Initially, this was fun: visitors to the rich person’s themepark would be beguiled and dazzled by virtuoso displays of coffee making, would be tempted by jokes shouted from bouncer’s outside the music venues, and would even be tempted into the ‘phone repair’ shops by the extraordinarily cute and captivating behaviors of the caged animals (who were also doubled). The overall installation received several accolades in a variety of local Solar System publications, and even gained some small amount of fame on the extra-Solar tourist circuit.

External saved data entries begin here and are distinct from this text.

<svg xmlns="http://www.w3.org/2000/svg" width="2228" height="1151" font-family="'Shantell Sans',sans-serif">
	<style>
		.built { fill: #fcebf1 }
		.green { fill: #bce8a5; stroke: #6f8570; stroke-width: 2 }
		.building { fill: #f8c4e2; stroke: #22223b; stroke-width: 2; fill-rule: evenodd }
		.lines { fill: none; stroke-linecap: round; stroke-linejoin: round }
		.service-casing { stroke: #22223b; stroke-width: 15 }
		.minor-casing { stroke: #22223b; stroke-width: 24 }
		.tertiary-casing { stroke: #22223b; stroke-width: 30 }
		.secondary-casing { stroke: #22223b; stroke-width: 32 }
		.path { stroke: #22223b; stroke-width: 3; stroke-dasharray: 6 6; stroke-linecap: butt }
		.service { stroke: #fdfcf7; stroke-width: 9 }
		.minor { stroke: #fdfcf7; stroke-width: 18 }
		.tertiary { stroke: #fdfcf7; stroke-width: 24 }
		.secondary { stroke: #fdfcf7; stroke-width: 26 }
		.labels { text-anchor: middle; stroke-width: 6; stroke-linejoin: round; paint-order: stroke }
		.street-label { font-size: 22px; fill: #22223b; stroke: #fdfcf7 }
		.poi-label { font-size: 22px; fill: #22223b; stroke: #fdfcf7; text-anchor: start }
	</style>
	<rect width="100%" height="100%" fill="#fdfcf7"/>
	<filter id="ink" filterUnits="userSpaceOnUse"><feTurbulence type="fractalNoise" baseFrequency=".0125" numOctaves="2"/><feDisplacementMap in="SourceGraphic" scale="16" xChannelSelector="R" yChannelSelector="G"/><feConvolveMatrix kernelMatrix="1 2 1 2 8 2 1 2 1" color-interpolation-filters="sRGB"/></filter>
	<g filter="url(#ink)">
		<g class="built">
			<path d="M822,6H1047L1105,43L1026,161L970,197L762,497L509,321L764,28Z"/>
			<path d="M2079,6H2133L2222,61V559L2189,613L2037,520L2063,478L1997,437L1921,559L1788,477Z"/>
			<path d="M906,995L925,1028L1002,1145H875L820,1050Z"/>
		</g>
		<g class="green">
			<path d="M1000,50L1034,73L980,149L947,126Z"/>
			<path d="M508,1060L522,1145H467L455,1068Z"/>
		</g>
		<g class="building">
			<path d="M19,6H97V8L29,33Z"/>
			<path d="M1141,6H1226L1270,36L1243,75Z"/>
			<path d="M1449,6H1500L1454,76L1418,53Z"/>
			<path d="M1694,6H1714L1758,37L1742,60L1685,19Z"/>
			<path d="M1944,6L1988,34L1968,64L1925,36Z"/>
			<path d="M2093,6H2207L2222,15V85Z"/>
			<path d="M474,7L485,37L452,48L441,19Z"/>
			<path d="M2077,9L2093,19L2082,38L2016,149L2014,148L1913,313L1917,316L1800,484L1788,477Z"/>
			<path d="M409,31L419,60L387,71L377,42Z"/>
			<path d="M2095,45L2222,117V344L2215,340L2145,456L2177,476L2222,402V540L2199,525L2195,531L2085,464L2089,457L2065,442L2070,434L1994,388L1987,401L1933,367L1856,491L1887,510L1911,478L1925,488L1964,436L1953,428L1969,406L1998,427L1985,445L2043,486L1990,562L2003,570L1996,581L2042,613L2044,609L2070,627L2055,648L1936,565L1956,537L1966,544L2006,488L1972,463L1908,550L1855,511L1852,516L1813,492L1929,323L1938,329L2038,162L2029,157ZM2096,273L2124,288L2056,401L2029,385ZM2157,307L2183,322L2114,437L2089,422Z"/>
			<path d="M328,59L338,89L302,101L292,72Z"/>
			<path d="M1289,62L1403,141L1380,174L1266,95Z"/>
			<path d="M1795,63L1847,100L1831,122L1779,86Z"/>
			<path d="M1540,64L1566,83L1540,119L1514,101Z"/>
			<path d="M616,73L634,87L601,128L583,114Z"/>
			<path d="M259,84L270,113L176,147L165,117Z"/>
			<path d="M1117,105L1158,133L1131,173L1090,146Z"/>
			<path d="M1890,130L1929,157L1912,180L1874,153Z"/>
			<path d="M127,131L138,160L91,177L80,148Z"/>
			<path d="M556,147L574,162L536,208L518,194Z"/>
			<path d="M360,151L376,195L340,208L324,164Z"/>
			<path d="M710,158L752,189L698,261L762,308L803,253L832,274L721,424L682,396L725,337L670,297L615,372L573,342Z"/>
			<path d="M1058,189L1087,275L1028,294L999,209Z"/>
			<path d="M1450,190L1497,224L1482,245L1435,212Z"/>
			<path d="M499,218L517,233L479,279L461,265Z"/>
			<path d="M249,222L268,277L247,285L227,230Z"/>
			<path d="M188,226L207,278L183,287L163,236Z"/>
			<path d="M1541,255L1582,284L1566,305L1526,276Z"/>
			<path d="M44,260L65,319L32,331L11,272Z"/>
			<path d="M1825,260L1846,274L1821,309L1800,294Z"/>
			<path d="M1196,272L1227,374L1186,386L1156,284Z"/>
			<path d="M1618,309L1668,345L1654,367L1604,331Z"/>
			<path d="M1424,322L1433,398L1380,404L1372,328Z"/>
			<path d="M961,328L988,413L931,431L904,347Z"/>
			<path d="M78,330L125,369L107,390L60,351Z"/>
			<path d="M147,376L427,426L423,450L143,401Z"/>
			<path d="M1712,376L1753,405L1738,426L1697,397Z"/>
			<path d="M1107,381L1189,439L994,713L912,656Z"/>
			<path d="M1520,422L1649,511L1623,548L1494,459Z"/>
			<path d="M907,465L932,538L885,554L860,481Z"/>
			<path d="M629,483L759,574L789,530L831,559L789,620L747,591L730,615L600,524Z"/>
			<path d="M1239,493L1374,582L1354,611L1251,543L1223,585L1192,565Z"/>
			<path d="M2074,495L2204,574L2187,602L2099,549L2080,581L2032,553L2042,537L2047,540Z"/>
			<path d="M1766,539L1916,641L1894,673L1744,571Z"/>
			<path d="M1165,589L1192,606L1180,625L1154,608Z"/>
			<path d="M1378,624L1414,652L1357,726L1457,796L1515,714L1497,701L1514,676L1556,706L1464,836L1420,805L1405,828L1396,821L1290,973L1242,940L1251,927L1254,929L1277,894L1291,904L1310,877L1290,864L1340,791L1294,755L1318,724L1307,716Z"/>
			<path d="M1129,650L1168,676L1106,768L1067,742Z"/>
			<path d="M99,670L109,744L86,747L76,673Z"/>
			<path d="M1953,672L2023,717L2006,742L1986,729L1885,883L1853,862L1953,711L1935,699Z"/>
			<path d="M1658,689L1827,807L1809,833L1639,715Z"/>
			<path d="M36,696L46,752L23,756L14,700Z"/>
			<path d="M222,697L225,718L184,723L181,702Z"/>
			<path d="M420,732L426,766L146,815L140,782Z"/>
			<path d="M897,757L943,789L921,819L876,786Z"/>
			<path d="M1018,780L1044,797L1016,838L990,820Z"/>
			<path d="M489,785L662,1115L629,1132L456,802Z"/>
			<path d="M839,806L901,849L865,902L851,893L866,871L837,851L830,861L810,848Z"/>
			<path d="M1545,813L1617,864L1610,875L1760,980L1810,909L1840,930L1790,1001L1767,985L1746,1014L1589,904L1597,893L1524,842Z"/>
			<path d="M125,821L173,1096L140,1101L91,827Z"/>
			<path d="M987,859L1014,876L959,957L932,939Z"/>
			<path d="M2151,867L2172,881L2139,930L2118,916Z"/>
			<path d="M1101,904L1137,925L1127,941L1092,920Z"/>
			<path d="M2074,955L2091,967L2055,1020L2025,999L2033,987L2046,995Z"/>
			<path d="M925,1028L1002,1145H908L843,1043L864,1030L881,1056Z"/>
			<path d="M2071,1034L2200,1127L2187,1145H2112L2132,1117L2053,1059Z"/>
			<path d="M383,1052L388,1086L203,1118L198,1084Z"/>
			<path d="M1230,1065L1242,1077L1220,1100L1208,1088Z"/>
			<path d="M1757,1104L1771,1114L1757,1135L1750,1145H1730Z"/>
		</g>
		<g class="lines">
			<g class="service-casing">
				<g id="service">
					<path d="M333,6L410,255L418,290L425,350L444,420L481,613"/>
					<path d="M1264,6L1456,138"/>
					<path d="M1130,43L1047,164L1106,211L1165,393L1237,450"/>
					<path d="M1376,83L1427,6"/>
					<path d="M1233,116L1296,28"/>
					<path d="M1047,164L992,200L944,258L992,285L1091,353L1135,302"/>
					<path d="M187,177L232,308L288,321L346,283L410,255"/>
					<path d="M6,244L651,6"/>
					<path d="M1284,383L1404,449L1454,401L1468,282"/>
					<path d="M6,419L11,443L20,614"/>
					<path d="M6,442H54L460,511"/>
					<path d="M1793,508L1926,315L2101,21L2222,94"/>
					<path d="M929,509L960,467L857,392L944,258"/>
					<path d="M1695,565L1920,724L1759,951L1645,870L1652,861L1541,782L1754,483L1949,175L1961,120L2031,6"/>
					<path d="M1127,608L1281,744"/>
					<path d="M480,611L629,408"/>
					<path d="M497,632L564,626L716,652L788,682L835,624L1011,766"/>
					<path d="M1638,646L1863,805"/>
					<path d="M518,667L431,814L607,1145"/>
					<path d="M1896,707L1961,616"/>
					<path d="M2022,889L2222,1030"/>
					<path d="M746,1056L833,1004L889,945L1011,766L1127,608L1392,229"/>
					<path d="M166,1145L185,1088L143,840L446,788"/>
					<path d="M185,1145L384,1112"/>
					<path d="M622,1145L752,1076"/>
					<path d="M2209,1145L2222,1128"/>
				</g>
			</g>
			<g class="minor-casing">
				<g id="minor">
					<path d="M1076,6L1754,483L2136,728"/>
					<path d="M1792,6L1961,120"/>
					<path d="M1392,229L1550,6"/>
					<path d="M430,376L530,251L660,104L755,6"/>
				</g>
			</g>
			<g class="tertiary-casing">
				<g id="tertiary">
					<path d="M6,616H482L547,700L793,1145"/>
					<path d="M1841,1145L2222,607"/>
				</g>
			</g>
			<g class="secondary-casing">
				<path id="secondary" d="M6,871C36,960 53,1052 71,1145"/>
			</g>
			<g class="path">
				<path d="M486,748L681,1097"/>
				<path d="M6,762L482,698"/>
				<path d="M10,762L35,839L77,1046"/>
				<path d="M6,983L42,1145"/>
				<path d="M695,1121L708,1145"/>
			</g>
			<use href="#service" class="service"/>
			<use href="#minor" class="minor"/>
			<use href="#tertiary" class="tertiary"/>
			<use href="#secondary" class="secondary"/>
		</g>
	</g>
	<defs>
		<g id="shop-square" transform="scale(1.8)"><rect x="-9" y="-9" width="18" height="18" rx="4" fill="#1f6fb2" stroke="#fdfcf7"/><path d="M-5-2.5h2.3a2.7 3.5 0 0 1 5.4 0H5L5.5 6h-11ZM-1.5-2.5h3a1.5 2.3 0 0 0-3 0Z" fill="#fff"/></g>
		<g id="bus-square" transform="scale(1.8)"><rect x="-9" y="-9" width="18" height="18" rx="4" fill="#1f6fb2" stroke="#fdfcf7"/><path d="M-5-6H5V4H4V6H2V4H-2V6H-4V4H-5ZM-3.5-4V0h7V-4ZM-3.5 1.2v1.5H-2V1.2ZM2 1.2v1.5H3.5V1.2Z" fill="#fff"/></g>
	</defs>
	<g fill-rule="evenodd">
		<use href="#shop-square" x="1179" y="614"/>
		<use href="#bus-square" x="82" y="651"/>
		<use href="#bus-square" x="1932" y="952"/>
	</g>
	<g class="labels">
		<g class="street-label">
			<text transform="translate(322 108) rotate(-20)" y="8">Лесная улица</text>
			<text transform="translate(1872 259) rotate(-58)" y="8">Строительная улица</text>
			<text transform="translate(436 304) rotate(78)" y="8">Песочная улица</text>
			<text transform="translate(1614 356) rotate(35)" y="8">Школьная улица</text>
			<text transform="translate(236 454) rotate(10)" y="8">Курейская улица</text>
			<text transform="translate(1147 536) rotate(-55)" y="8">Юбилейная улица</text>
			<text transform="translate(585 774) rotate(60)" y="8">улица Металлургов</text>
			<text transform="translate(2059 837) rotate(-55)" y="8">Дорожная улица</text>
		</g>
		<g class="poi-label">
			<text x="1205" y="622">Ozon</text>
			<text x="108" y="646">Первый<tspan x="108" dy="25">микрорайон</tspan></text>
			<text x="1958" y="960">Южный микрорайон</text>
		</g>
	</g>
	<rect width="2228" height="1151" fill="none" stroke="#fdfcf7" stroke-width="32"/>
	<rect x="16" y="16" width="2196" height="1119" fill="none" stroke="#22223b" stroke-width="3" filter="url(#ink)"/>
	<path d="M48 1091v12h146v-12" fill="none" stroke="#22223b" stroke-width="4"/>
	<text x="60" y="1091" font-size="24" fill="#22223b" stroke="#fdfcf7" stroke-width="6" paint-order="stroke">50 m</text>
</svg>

But eventually people grew tired of it and the rich person did not want to change it, because as they had aged they had started to spend more and more time in the installation, and now considered many of the robots within it to be personal friends. This suited the robots, who had grown ever more adept at competing with eachother for the attentions of the rich person.
It was after the rich person died that things became a problem. Extra-planetary estates are so complicated that the process of compiling the will takes months and, once that’s done, tracking down family members across the planets and solar system and beyond can take decades. In the case of the rich person, almost fifty years passed before their estate was ready to be dispersed.
What happened next remains mostly a mystery. All we know is that the representatives from the estate services company traveled to the rich person’s estate and visited the late-21st century installation. They did not return. Intercepted media transmissions taken by a nearby satellite show footage of the people spending many days wondering around the installation, enjoying its bars, and DIY music venues, and clubs, and zipping around on scooters. One year passed and they did not come out. By this time another member of the rich person’s extended family had arrived in the Solar System and, like the one that came before them, demanded to travel to the rich person’s planet to inspect the estate and remove some of the items due to them. So they traveled again, again with representatives of the estate company, and again they failed to return. New satellite signals show them, also, spending time in the 21st Century Estate, seemingly enjoying themselves, and being endlessly tended to by the AI-evolved-to-please staff.
Now, more members of the rich person’s family are arriving into the Solar System, and the estate management organization is involved in a long-running court case designed to prevent it from having to send any more staff to the rich person’s planet. All indications are that the people on it are happy and healthy, and it is known that the planet has sufficient supplies to keep thousands of people alive for hundreds of years. But though the individuals seem happy the claim being made in court is that they are not ‘voluntarily’ there, rather the AIs have become so adept that they make the ‘involuntary’ seem ‘voluntary’.
Things that inspired this story: the Sirens from the Odyssey; self-play; learning from human preferences; mis-specified adaptive reward functions; grotesque wealth combined with vast boredom.